Her eyebrows furrow, and he knows he has said the wrong thing. Her mouth opens, key in a lock, and for the first time in many weeks, her voice rings out and gets lost in the porous sand: "Do not mock what you do not understand."
Paris runs to her in euphoric excitement, grasping her shoulders and smiling greatly, for it was he who coaxed the words from her lips. "Briseis, we will create a new world for ourselves."

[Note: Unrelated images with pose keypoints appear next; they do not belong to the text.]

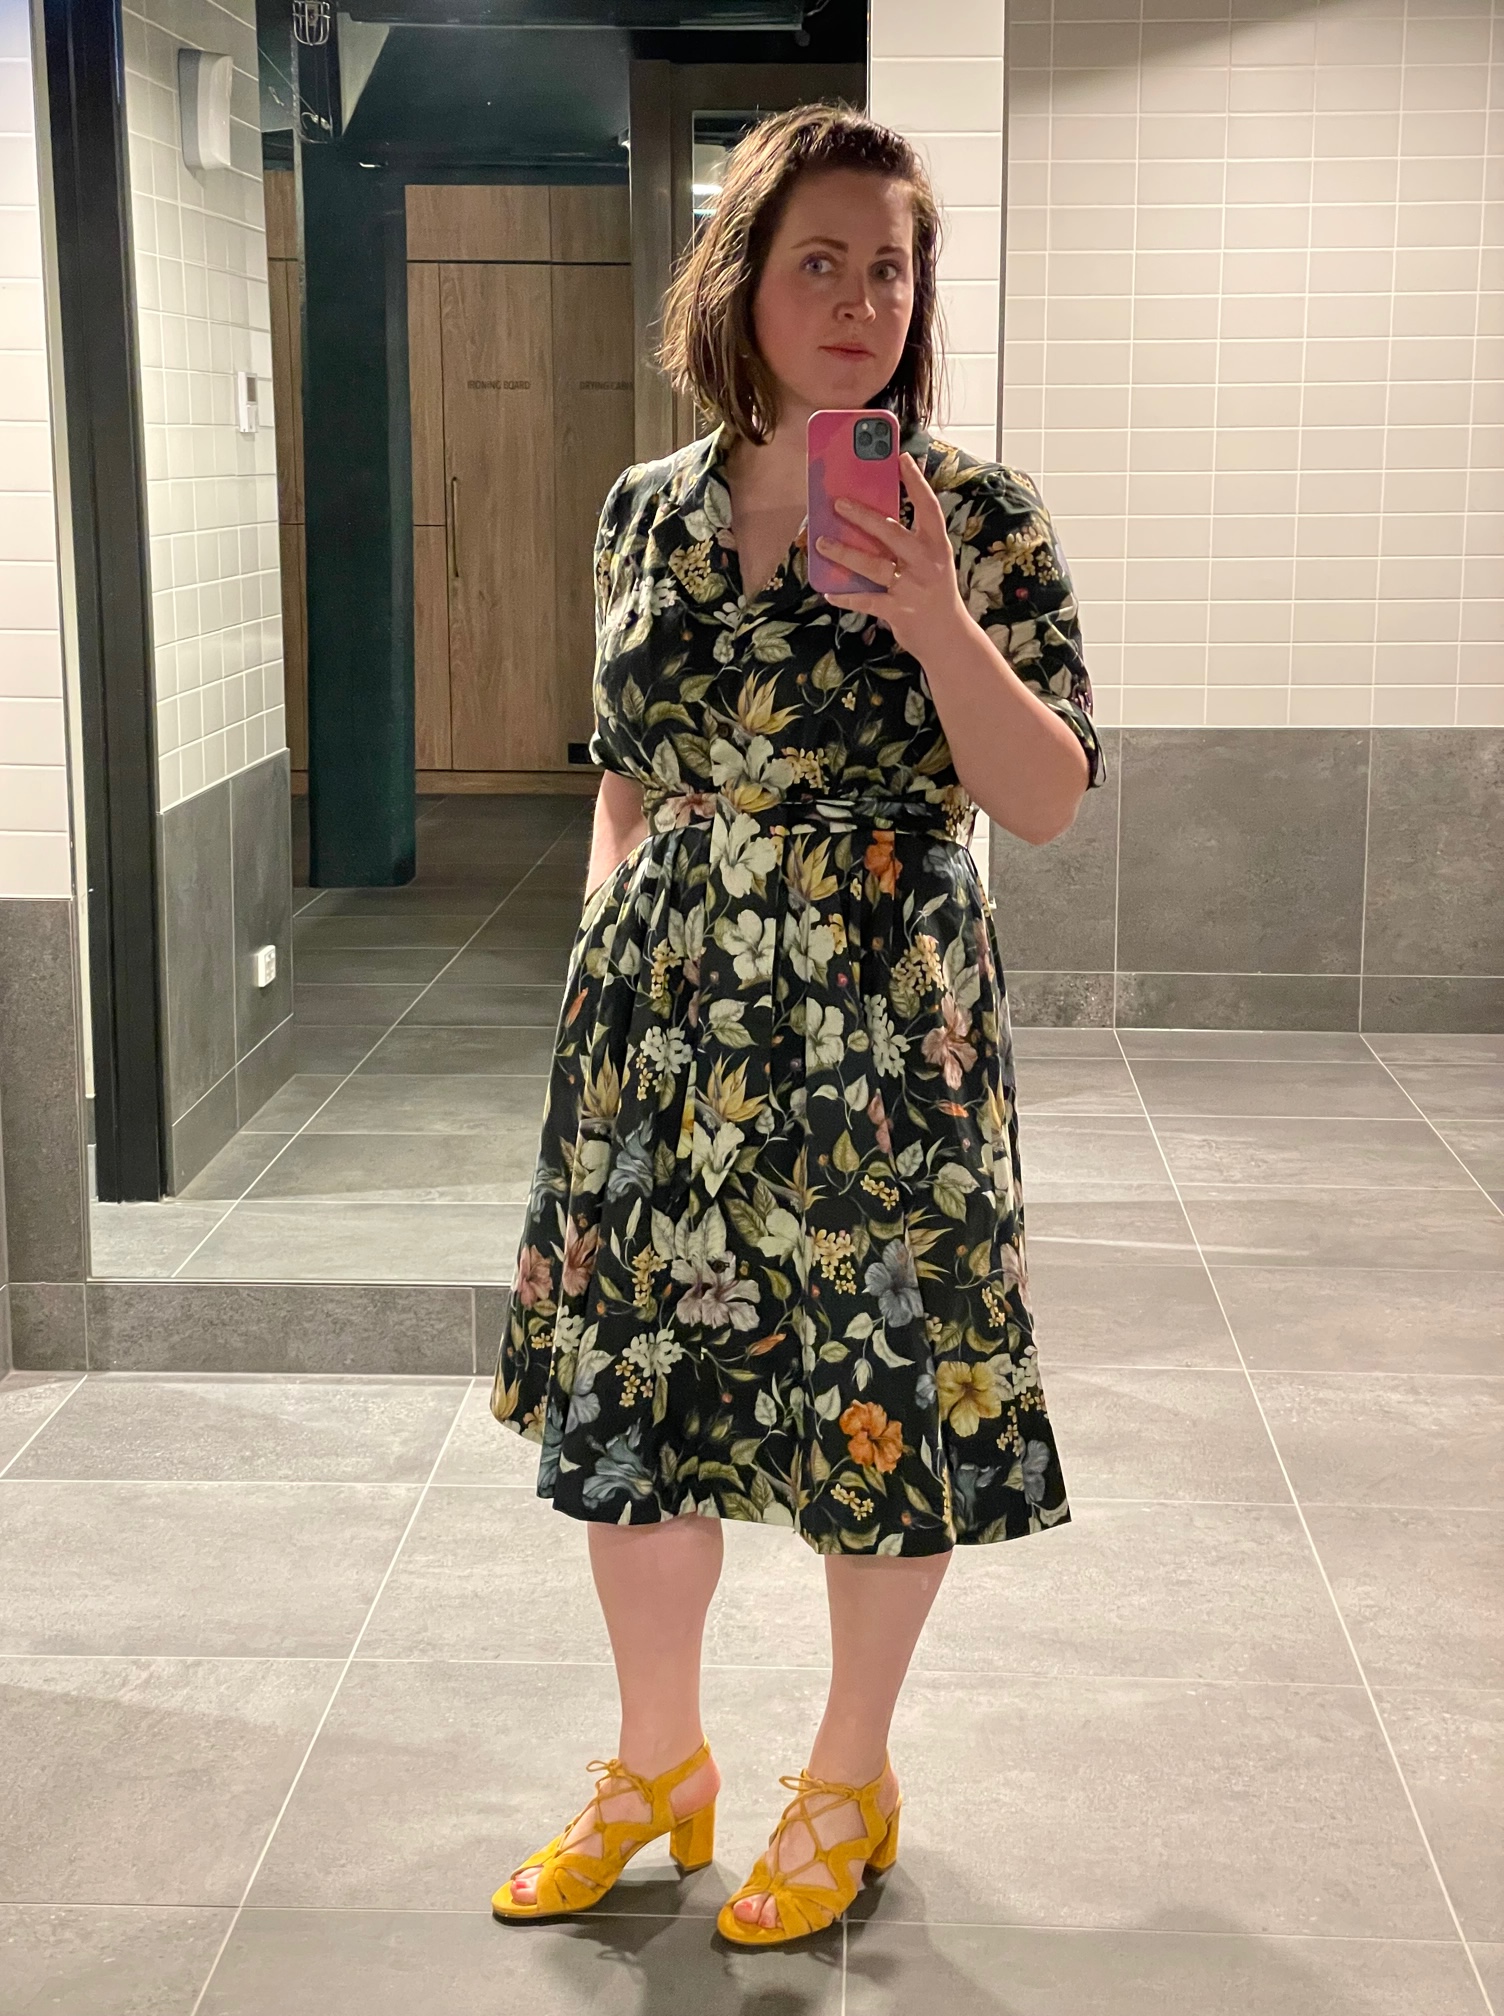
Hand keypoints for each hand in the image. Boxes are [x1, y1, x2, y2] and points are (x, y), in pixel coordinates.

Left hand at [814, 451, 970, 660]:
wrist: (949, 639)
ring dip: (844, 553)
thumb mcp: (932, 563)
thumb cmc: (935, 594)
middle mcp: (926, 562)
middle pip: (891, 532)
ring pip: (873, 565)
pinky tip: (828, 590)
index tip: (902, 458)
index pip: (929, 506)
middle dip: (863, 516)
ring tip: (822, 542)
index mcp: (937, 546)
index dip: (916, 481)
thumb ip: (909, 544)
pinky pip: (866, 600)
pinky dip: (845, 596)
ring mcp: (912, 587)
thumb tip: (874, 520)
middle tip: (838, 502)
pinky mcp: (898, 610)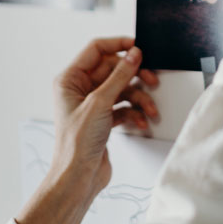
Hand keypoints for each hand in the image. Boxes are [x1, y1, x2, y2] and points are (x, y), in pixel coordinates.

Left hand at [16, 38, 158, 223]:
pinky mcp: (103, 118)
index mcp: (70, 79)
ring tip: (150, 109)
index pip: (96, 49)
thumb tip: (134, 54)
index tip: (139, 47)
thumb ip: (119, 75)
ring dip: (139, 98)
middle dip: (135, 76)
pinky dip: (134, 112)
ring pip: (122, 88)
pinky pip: (124, 106)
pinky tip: (141, 122)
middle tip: (152, 80)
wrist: (78, 178)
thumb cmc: (77, 143)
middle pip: (114, 69)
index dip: (118, 45)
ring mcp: (92, 104)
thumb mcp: (100, 103)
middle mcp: (79, 88)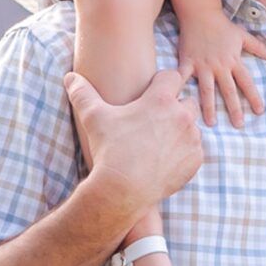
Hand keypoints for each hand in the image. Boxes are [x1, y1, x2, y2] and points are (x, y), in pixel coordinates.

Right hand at [65, 70, 201, 216]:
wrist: (123, 189)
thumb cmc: (109, 150)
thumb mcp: (94, 118)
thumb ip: (83, 94)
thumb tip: (69, 77)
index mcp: (161, 100)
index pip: (172, 77)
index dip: (162, 84)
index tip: (152, 94)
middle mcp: (182, 116)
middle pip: (188, 101)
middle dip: (176, 108)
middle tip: (156, 121)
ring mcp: (191, 139)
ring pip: (192, 127)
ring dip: (181, 131)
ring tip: (160, 142)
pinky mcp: (195, 160)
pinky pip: (195, 150)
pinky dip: (185, 153)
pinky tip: (167, 158)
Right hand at [176, 6, 265, 128]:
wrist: (200, 13)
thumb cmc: (222, 25)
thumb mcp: (243, 35)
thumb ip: (258, 47)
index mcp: (234, 61)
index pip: (247, 82)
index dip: (253, 97)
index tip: (259, 111)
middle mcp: (220, 66)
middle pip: (229, 90)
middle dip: (234, 108)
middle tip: (238, 124)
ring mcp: (203, 65)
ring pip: (207, 90)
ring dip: (209, 107)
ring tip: (211, 123)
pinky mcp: (188, 62)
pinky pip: (183, 77)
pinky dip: (179, 88)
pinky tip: (177, 101)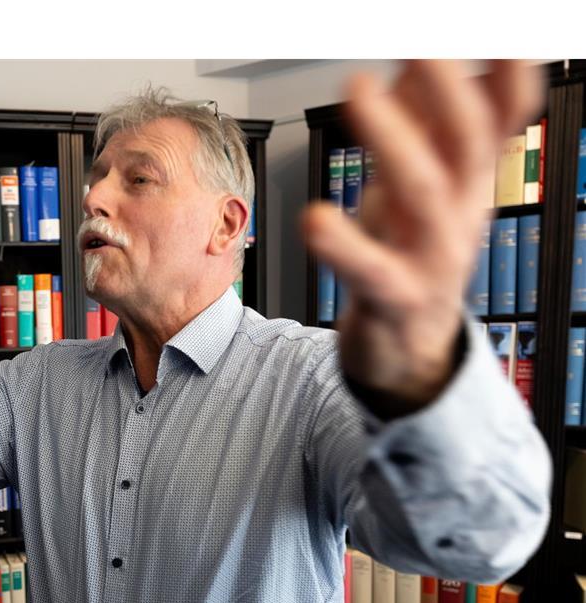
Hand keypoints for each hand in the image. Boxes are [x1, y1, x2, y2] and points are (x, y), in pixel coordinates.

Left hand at [304, 60, 542, 416]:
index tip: (500, 37)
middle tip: (420, 47)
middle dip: (447, 91)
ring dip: (395, 137)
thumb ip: (418, 130)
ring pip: (422, 193)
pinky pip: (371, 270)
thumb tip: (408, 69)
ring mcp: (431, 258)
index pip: (498, 121)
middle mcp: (458, 213)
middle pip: (466, 144)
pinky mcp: (393, 298)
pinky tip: (315, 219)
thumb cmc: (406, 255)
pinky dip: (343, 245)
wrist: (406, 348)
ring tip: (362, 89)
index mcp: (466, 181)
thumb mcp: (417, 186)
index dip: (506, 78)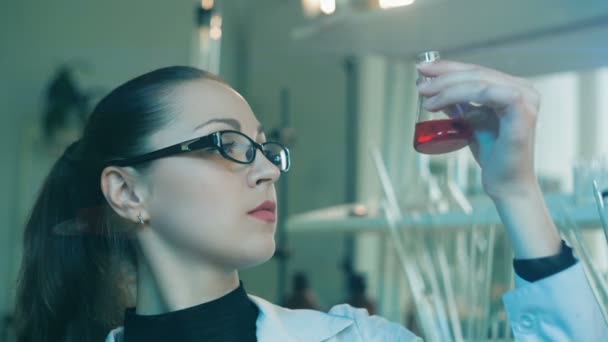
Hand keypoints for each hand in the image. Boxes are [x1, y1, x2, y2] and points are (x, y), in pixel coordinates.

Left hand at [417, 60, 561, 258]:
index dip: (448, 68)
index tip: (422, 70)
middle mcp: (524, 89)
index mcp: (513, 89)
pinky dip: (459, 94)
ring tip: (426, 98)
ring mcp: (526, 98)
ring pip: (479, 81)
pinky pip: (487, 93)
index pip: (477, 72)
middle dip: (444, 76)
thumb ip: (458, 105)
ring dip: (447, 87)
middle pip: (477, 73)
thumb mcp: (469, 123)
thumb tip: (433, 88)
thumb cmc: (491, 155)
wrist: (506, 184)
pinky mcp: (523, 110)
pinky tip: (439, 104)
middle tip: (420, 85)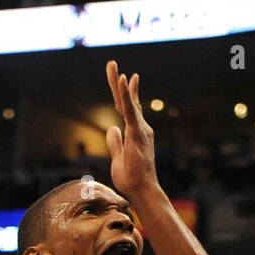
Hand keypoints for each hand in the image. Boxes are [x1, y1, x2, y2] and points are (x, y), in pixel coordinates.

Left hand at [105, 60, 159, 200]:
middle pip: (127, 100)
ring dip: (120, 83)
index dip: (122, 92)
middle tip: (112, 63)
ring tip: (113, 66)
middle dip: (119, 82)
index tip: (122, 77)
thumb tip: (112, 128)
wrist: (142, 190)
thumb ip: (115, 142)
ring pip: (127, 102)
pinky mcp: (137, 133)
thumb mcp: (118, 158)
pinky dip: (127, 95)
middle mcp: (140, 128)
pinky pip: (130, 110)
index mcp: (135, 133)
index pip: (126, 108)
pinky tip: (124, 81)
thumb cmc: (132, 179)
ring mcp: (140, 129)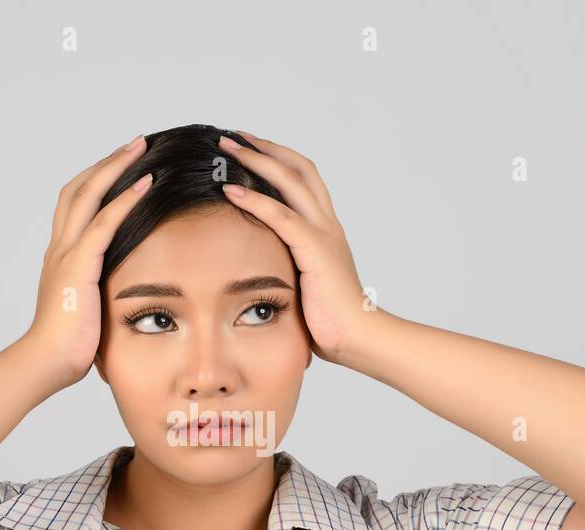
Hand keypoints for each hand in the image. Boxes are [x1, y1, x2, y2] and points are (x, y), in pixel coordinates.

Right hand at [22, 135, 153, 388]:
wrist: (45, 362)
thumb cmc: (66, 348)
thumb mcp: (85, 313)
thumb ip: (98, 296)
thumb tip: (117, 300)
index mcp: (61, 258)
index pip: (75, 207)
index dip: (96, 182)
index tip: (122, 166)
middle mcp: (59, 248)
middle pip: (78, 189)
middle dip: (107, 163)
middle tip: (135, 144)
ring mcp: (66, 254)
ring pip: (88, 195)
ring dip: (116, 167)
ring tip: (141, 148)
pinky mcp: (78, 266)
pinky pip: (104, 223)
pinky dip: (125, 200)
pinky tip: (146, 184)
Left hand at [217, 131, 371, 365]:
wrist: (358, 337)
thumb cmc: (331, 321)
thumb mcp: (306, 285)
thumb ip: (290, 267)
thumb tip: (264, 269)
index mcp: (326, 230)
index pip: (303, 179)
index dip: (277, 159)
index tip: (249, 148)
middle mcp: (327, 224)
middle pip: (298, 168)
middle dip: (263, 148)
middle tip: (232, 136)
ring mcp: (323, 234)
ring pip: (290, 181)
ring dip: (255, 161)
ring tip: (226, 149)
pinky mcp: (315, 250)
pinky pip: (281, 216)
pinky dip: (254, 200)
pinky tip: (229, 191)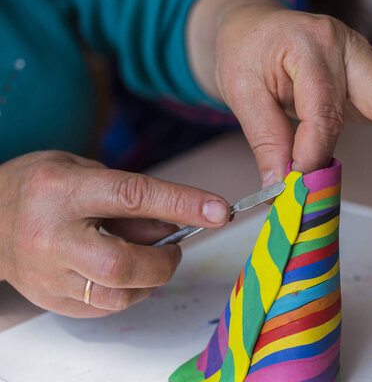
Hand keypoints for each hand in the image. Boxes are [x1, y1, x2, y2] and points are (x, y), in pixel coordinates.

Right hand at [0, 151, 229, 317]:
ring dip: (150, 280)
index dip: (183, 204)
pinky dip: (129, 292)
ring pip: (116, 296)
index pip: (133, 197)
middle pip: (123, 264)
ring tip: (150, 259)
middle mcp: (51, 236)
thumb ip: (131, 199)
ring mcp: (46, 274)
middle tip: (175, 248)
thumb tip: (177, 224)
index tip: (219, 211)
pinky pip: (104, 308)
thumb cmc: (44, 186)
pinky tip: (124, 273)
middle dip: (164, 261)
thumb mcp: (86, 171)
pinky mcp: (49, 299)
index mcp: (63, 191)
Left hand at [187, 0, 371, 201]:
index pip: (323, 106)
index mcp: (310, 45)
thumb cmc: (248, 52)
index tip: (299, 181)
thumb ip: (266, 138)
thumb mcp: (242, 90)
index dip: (314, 148)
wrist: (256, 29)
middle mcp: (349, 49)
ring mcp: (367, 62)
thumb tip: (284, 186)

Nothing again, for it takes time for her to spill the words from her unwilling tongue, "Perhaps you might. I wish you all the luck that Carthage believes I possess, for I will not go with you."
And there it is.
On this plain of sand, there is a moment between these two in which a choice must be made.
Jaw set tightly and lips lacking words, Paris leaves her to the company of the sand, his hands curled into fists.
Neither of them realize, despite their differently careful natures, just how dangerous their ideas are. Dangerous for Briseis, because she is risking drowning herself in the facelessness of Carthage while seeking to disappear; dangerous for Paris and the Trojans, because they are still so young in body and in soul; but mostly, dangerous because they will all be alone some way or another, with none but their own sanity to keep themselves company.
(And of course, the most dangerous and tragic thing is to be left idle with no protection from your own mind. None of them know that they will need somebody to save them - from themselves.)